**What the exercise asks**: Reproduce every line of the records below word for word, leaving out the pictures.

**Provided data**:
╭──

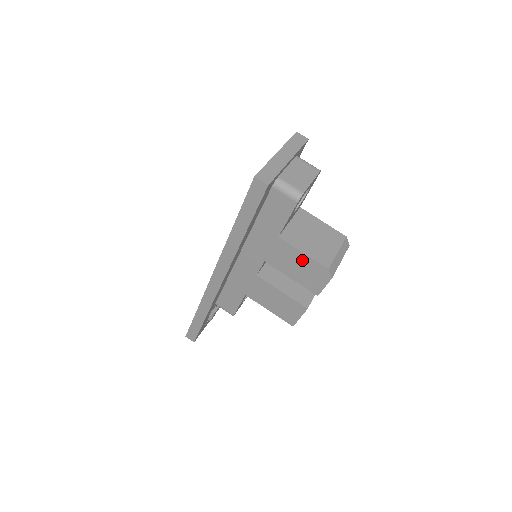
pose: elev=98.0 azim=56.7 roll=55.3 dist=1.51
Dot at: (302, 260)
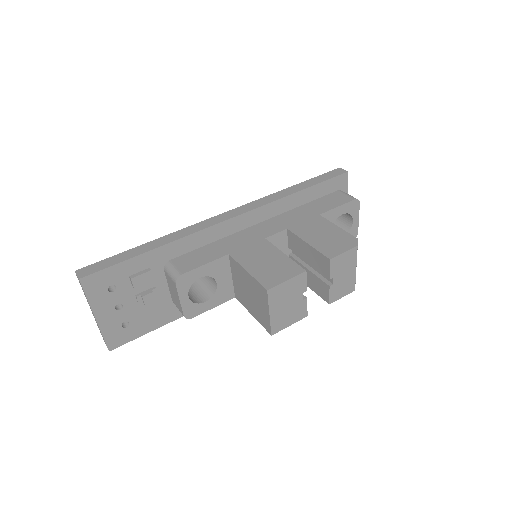
Dot at: (332, 231)
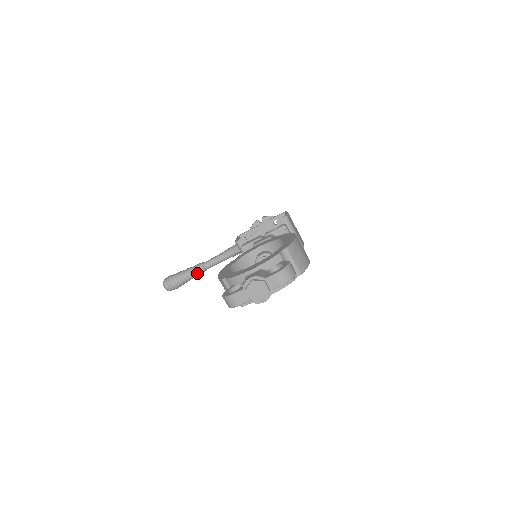
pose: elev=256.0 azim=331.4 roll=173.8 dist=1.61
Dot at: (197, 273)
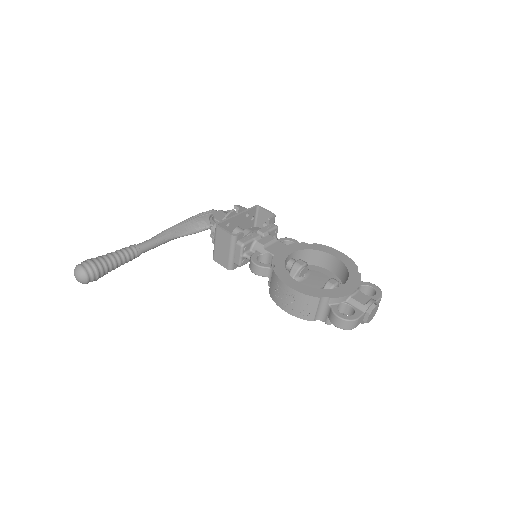
Dot at: (130, 260)
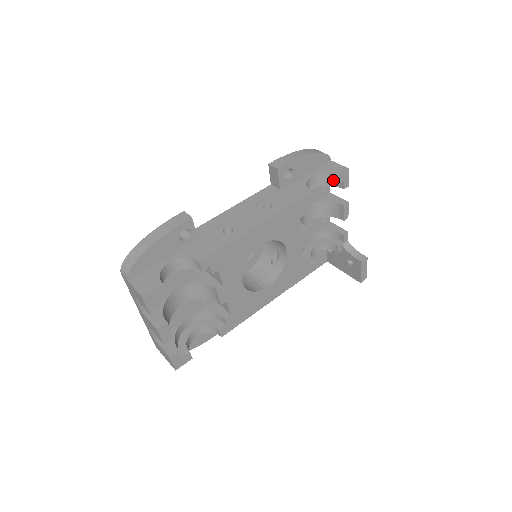
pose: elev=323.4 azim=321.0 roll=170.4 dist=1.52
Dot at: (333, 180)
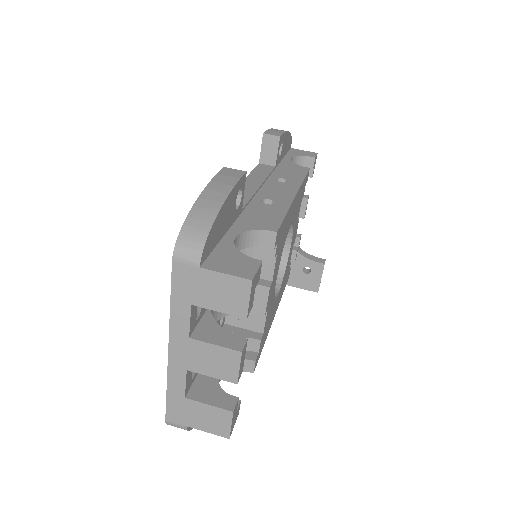
Dot at: (307, 165)
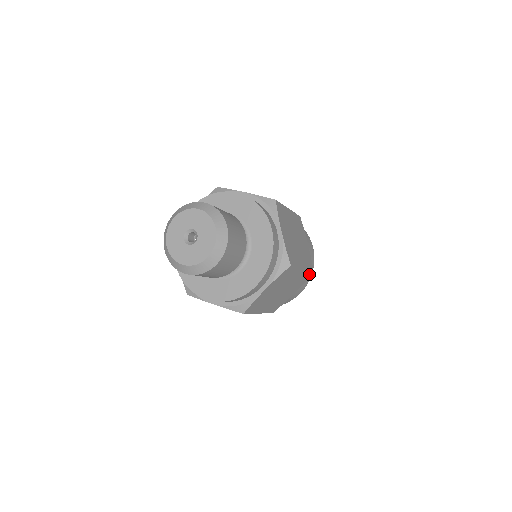
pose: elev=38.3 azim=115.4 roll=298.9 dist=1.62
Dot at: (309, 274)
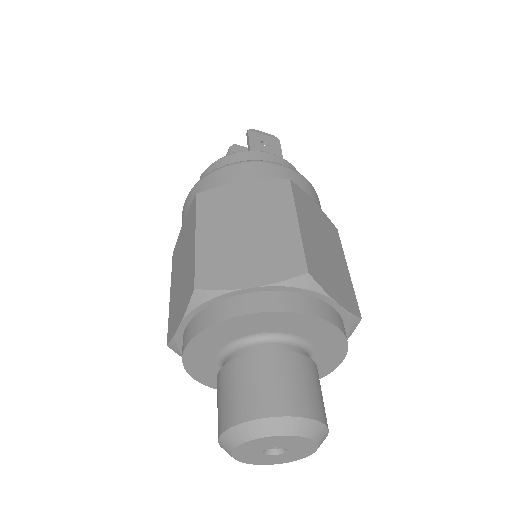
Dot at: occluded
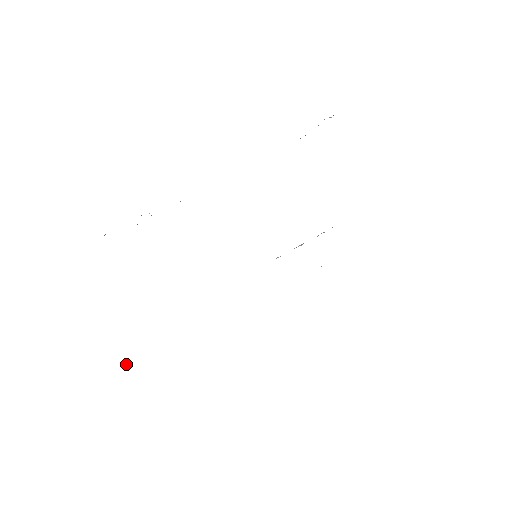
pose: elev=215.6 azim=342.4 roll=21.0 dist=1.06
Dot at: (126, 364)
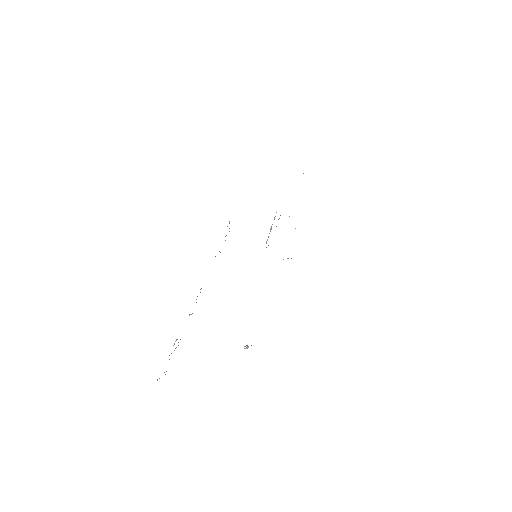
Dot at: occluded
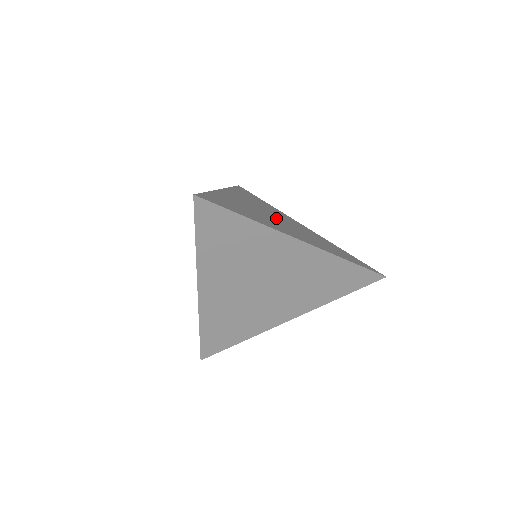
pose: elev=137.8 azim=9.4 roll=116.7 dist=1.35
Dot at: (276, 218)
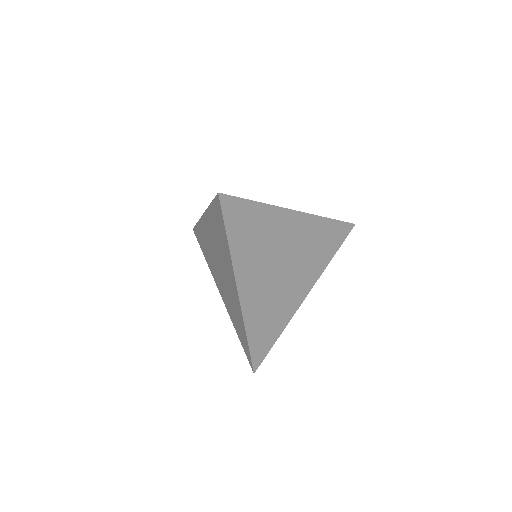
Dot at: occluded
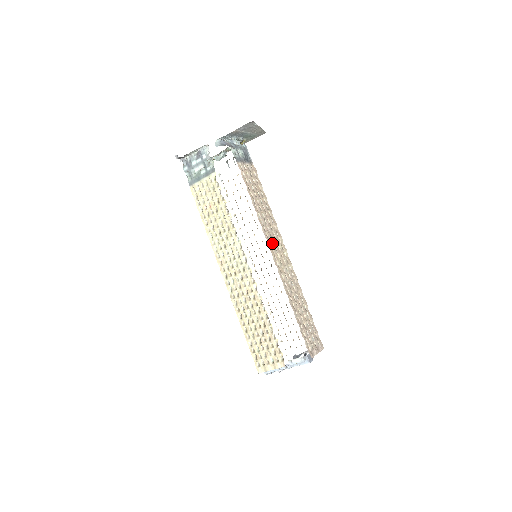
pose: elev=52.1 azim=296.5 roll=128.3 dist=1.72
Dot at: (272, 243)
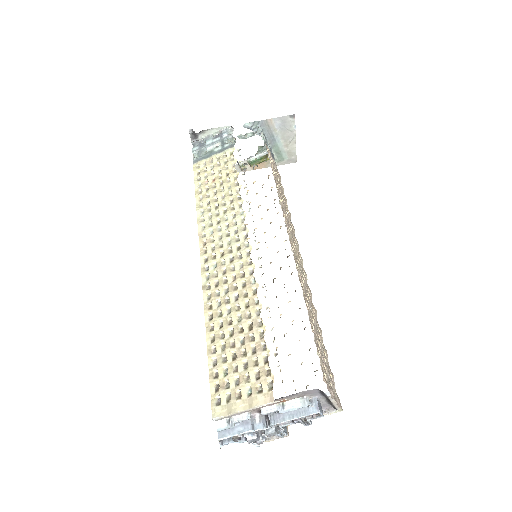
Dot at: (289, 229)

╰──

**Answer to the exercise**:
pose: elev=98.0 azim=56.7 roll=55.3 dist=1.51
Dot at: (302, 260)
Dot at: (332, 231)
pose: elev=256.0 azim=331.4 roll=173.8 dist=1.61
Dot at: (197, 273)
Dot at: (130, 260)
pose: elev=323.4 azim=321.0 roll=170.4 dist=1.52
Dot at: (333, 180)
Dot at: (307, 165)
pose: elev=38.3 azim=115.4 roll=298.9 dist=1.62
Dot at: (309, 274)
Dot at: occluded
pose: elev=215.6 azim=342.4 roll=21.0 dist=1.06
Dot at: (126, 364)
Dot at: occluded
pose: elev=137.8 azim=9.4 roll=116.7 dist=1.35
Dot at: (276, 218)
Dot at: occluded
pose: elev=52.1 azim=296.5 roll=128.3 dist=1.72
Dot at: (272, 243)
Dot at: (289, 229)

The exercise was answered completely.